(Design files in text formats)
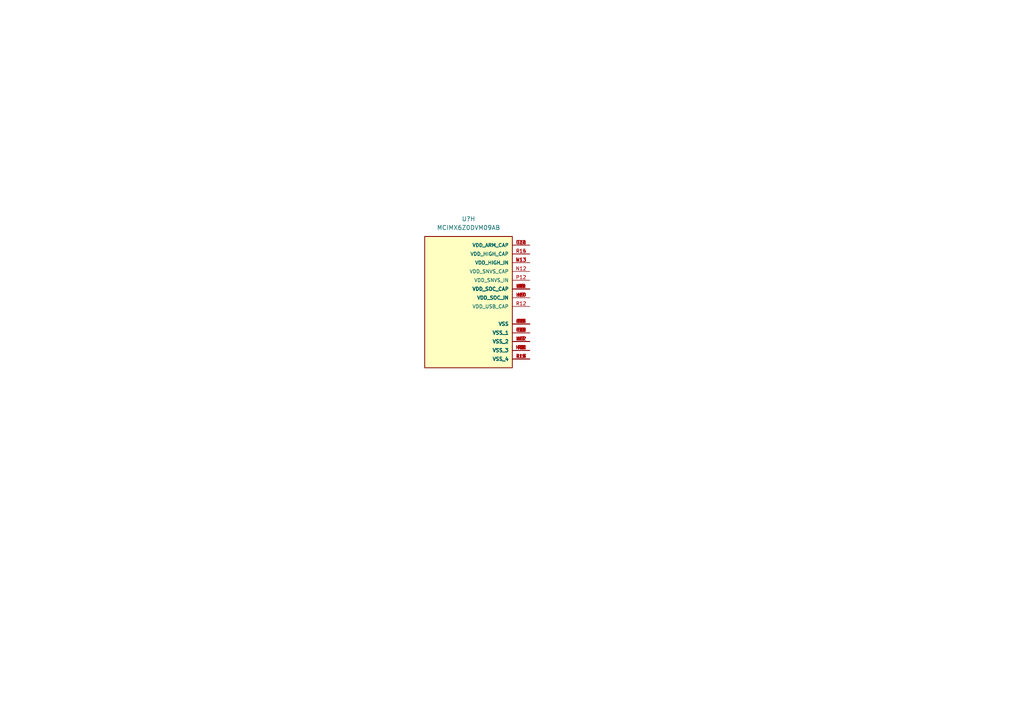
<source format=kicad_sch>
(kicad_sch (version 20211123) (generator eeschema)

  (uuid 343d6f85-6562-4fbd-8918-e97174294e02)

  (paper "A4")

  


  (symbol (lib_id "MCIMX6Z0DVM09AB:MCIMX6Z0DVM09AB") (at 135.89 86.36 0) (unit 8)
    (in_bom yes) (on_board yes) (fields_autoplaced)
    (uuid ccbda03d-c271-4d99-bfd7-8efc8bd385de)
    (property "Reference" "U?" (id 0) (at 135.89 63.5 0))
    (property "Value" "MCIMX6Z0DVM09AB" (id 1) (at 135.89 66.04 0))
    (property "Footprint" "BGA289C80P17X17_1400X1400X132" (id 2) (at 135.89 86.36 0)
      (effects (font (size 1.27 1.27)) (justify bottom) hide)
    )
    (property "Datasheet" "" (id 3) (at 135.89 86.36 0)
      (effects (font (size 1.27 1.27)) hide)
    )
    (property "PARTREV" "0" (id 4) (at 135.89 86.36 0)
      (effects (font (size 1.27 1.27)) (justify bottom) hide)
    )
    (property "STANDARD" "IPC 7351B" (id 5) (at 135.89 86.36 0)
      (effects (font (size 1.27 1.27)) (justify bottom) hide)
    )
    (property "SNAPEDA_PN" "MCIMX6Z0DVM09AB" (id 6) (at 135.89 86.36 0)
      (effects (font (size 1.27 1.27)) (justify bottom) hide)
    )
    (property "MAXIMUM_PACKAGE_HEIGHT" "1.32mm" (id 7) (at 135.89 86.36 0)
      (effects (font (size 1.27 1.27)) (justify bottom) hide)
    )
    (property "MANUFACTURER" "NXP" (id 8) (at 135.89 86.36 0)
      (effects (font (size 1.27 1.27)) (justify bottom) hide)
    )
    (pin "A1" (uuid af8fd960-4369-4a20-9ce0-eed365da53bc))
    (pin "A17" (uuid b7712837-037b-4c06-90b7-8a6e51bebe35))
    (pin "C11" (uuid c88c7ba9-a6ad-4d51-b4f0-fb586aa33d4b))
    (pin "C15" (uuid 4d743247-ba89-45be-b2c7-ba6ec794f65d))
    (pin "C3" (uuid 4a603ebc-a437-4f8f-b3ac-39591e5a1686))
    (pin "C7" (uuid 52a4ddb8-b828-4b69-92a4-26b833902a8d))
    (pin "E11" (uuid 52ba4ba8-cc0e-48db-aa91-dc519db7329a))
    (pin "E8" (uuid 17d5f79d-ac35-4565-824f-de1d6e864487))
    (pin "F10" (uuid 485375dc-c518-4c72-bce2-946a623c08c1))
    (pin "F11" (uuid aba22ab2-060b-4c25-ac96-2042117bea5d))
    (pin "F12" (uuid 6f3ae3d0-e47d-4028-b15b-45f5e910a34f))
    (pin "F6" (uuid 8507e943-a684-46cb-a0de-70d290799dbe))
    (pin "F7" (uuid 6905d4a5-ed36-4ee1-a328-d8f72a3afa26))
    (pin "F8" (uuid 2034b8a9-6350-470a-91eb-1c65072581af))
    (pin "F9" (uuid 736da5af-e297-4f1c-ad50-1ab903010a47))
    (pin "G10" (uuid 25ae326c-3a7b-433c-974b-ca1cb1bc3e28))
    (pin "G11" (uuid 8fd7ca78-04a1-483a-91c4-4a12afa74b5a))
    (pin "G12" (uuid ce79d2f1-c321-4d09-be5e-72bcc8b1f93a))
    (pin "G15" (uuid 335232ef-a5a5-4872-bbe9-5db7db39388b))
    (pin "G3" (uuid da37f124-6c90-41db-ac6b-4322c149b215))
    (pin "G5" (uuid b57bbe4b-048e-4fcd-a746-5347f2d7c4ec))
    (pin "G7" (uuid 2616f8c8-5ad1-40dd-a026-7d8300c3bc0f))
    (pin "G8" (uuid efbf3478-e303-44dd-88af-deed330e9e40))
    (pin "G9" (uuid eb525e08-5566-4a3a-82be-9f689cfb7cd1))
    (pin "H10" (uuid 1fea31dd-f00a-4f4a-ad7a-2e67183ec3c9))
    (pin "H11" (uuid 0155aa0c-0526-460b-a0d4-d51649989148))
    (pin "H12" (uuid c318b714-834c-47bf-a203-c5eedbcc5166))
    (pin "H7" (uuid 50eca4a1-175a-4e04-91fe-40eac79660ba))
    (pin "H8" (uuid 4fd41816-5ebc-4438-842d-ae0d3b3d2c63))
    (pin "H9" (uuid 2a632a0b-02d8-4b1c-8ac8-ba9e064c74d4))
    (pin "J10" (uuid 3442a118-4d86-49d1-8966-9f9dee95f8fe))
    (pin "J11" (uuid 9c697121-905e-4c57-adf7-2b2aa794e6ed))
    (pin "J12" (uuid bd58a7ec-d7f2-48d8-88ea-5c1fde197703))
    (pin "J5" (uuid 5cb4a1ef-0658-417f-bec3-a98a633d1784))
    (pin "J7" (uuid ef43d138-5242-4c34-9656-b1bf5cdd6e0c))
    (pin "J8" (uuid c9548883-20a3-44fe-ba6e-918048deef77))
    (pin "J9" (uuid d43db17d-8895-4ab4-8d9d-d0a4ddb5932a))
    (pin "K10" (uuid 6f96a5ea-47df-4648-93fc-b113387e6908))
    (pin "K11" (uuid d165f5b4-6855-436c-8275-3d10c22b2841))
    (pin "K12" (uuid 1a61a79c-0d01-442a-b51b-fccec086c222))
    (pin "K7" (uuid cd321afd-04c7-4ece-ac74-9eae06fe27d6))
    (pin "K8" (uuid f441bc1c-3b13-4102-97e0-93d9f8838fa3))
    (pin "K9" (uuid 75d08e07-1aa1-4461-a828-d07aa7959d7e))
    (pin "L10" (uuid 95a0b38a-7d08-4278-8bcd-851e550f7119))
    (pin "L11" (uuid 14272dc4-d08d-449c-963e-ee1f24d84263))
    (pin "L12" (uuid 7def48ba-1fd6-4858-8350-7f669793fcd5))
    (pin "L13" (uuid 4e708564-c261-4a8a-95e0-8a243d2c2e29))
    (pin "L3" (uuid 7c2d2062-7bef-4130-b097-eeb47ec03ab6))
    (pin "L7" (uuid 990cb479-b8e0-48ec-b5d6-1154ed4ae57a))
    (pin "L8" (uuid 0bf812a4-50c3-4ffe-b50c-37a0d9a2ee10))
    (pin "L9" (uuid 8de4c48c-d119-473d-81ff-14377f1e937e))
    (pin "M10" (uuid af9d50fa-73d1-48be-b813-cf36ab246708))
    (pin "M11" (uuid 933cb62b-c822-4d4f-b621-ab11ac6a93f5))
    (pin "M13" (uuid 17f90cd5-2c14-49bc-a019-598f63b28e3b))
    (pin "M7" (uuid bed6b2b9-a2da-4784-9859-26bb112a7db9))
    (pin "M8" (uuid e565f33c-e433-4a2d-9f1b-ef248f232b82))
    (pin "M9" (uuid f28855eb-1add-4db5-9273-af8fa6b25ac6))
    (pin "N12" (uuid ee0262df-9317-4d58-827c-5bdea9f3e65d))
    (pin "N13" (uuid cd365699-3c20-4474-95e7-3a52ed1383a7))
    (pin "N3" (uuid 08dd4f97-3ad2-4b90-8417-a8f51148b689))
    (pin "N5" (uuid 5130e14c-68fb-4086-a45f-6585232c402d))
    (pin "P12" (uuid 3f1ec887-f960-410c-8fb4-3766830fd3f3))
    (pin "R11" (uuid 07519f5f-f1de-440a-9477-fc2a6db061c4))
    (pin "R12" (uuid 0b7bee3e-42a5-4f86-8015-0869fb43200b))
    (pin "R14" (uuid 5e751b24-7c04-453c-9aa9-dd91cefe84ca))
    (pin "R15" (uuid 74d043b9-ea88-4f9d-9c23-dc58375f1690))
    (pin "R16" (uuid 2b2bff42-2293-4ecf-a5cc-d89ccbf91bf6))
    (pin "R17" (uuid 7b46264c-62ee-4ec6-a9cb-1b4bbe6d95c3))
    (pin "R3" (uuid 0659dcc0-cbbb-4f0b-95c4-fe7e5971feb5))
    (pin "R5" (uuid 4b946b8d-c515-4112-b7c6-19cb54f060da))
    (pin "R7" (uuid a1190ad3-c296-497e-badb-50ffde8fdaf1))
    (pin "T14" (uuid 26de4377-fe14-40da-9349-76e247576b3f))
    (pin "U1" (uuid 4c20ab64-6661-4d11-bce2-2c2643f4a0ab))
    (pin "U14" (uuid f002832e-2700-4aa4-a753-75939f89b4bb))
    (pin "U17" (uuid 190657b8-19c5-4447-afc4-0d0d5c9a0f16))
  )
)

</source>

Brief: From the records above, print only the lines between the one holding "2) (at 135.89 86.36 0)" and the one holding "4) (at 135.89 86.36 0)", inclusive, exactly as they stand.

Reply:
    (property "Footprint" "BGA289C80P17X17_1400X1400X132" (id 2) (at 135.89 86.36 0)
      (effects (font (size 1.27 1.27)) (justify bottom) hide)
    )
    (property "Datasheet" "" (id 3) (at 135.89 86.36 0)
      (effects (font (size 1.27 1.27)) hide)
    )
    (property "PARTREV" "0" (id 4) (at 135.89 86.36 0)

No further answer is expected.